Mar 23, 2012 by American Jewish World Service  | 

What, graphically, would inspire us to give and think about our giving priorities? TyMooney responds with his submission for the Where Do You Give? Design Competition.

Please briefly describe your design:

Using universal symbols; a medical cross representing aid, a money sign for monetary donations, a clock for time, and a heart for love, the Tzedakah infographic invites people to engage in conversation about what they give to the places they support.

How does your design reimagine the future of giving? How will your design spark a national conversation about the obligation to give, where to give, to whom and why?

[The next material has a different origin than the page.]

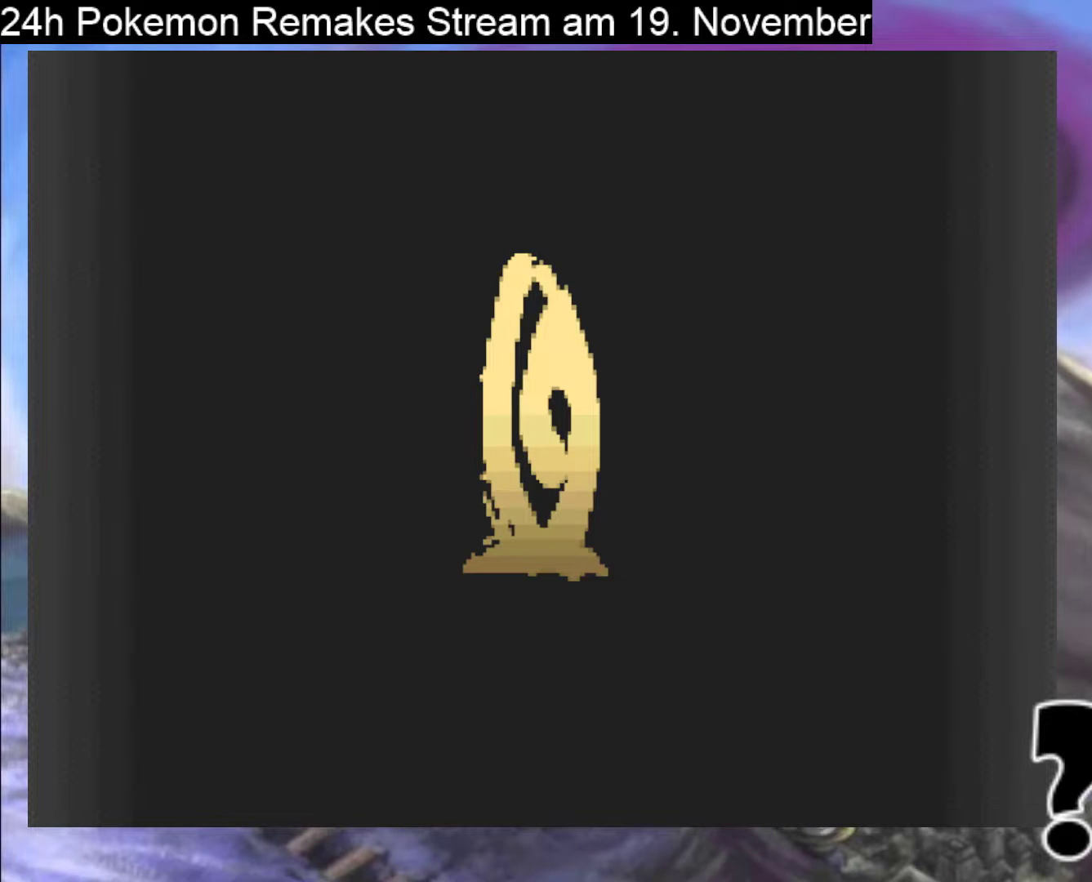
{"buttons": [], "events": []}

The Tzedakah infographic invites people to look at the future of giving as something beyond simply the donation of money. In a society that is driven by being active participants in charitable causes the infographic invites people to talk about what they give, where they give, and why they give.

In tough economic times giving money isn’t always an option for everyone. Because you can’t give money does not mean you cannot give aid, time, and love. This infographic opens the door to conversation about being a participant in the giving process regardless of financial standing. Some people donate time to tutor at-risk youth after school, others feed the homeless at local shelters, you have doctors who are setting up clinics in third world countries to help fight the spread of disease, aid workers distributing food in malnourished regions, the list goes on.

The Tzedakah infographic looks at the contributions of aid, money, time, and love, singularly and as a whole. When a person is able to afford a monetary contribution to an organization they enable more room for donations of love, time, and aid by themselves and others.

The simplicity of the infographic is meant to cross all cultures and forms of media, as the symbols are recognizable no matter where you are in the world. The infographic can be utilized as a web banner, Facebook Timeline photo, or incorporated into Twitter as a trending topic with the hashtag #WDYG (Where do you give). This will get people engaging in conversation about the places they give, even if they are unfamiliar with the Tzedakah box/message. It will bring global awareness to different organizations, motivations, and obligations for giving.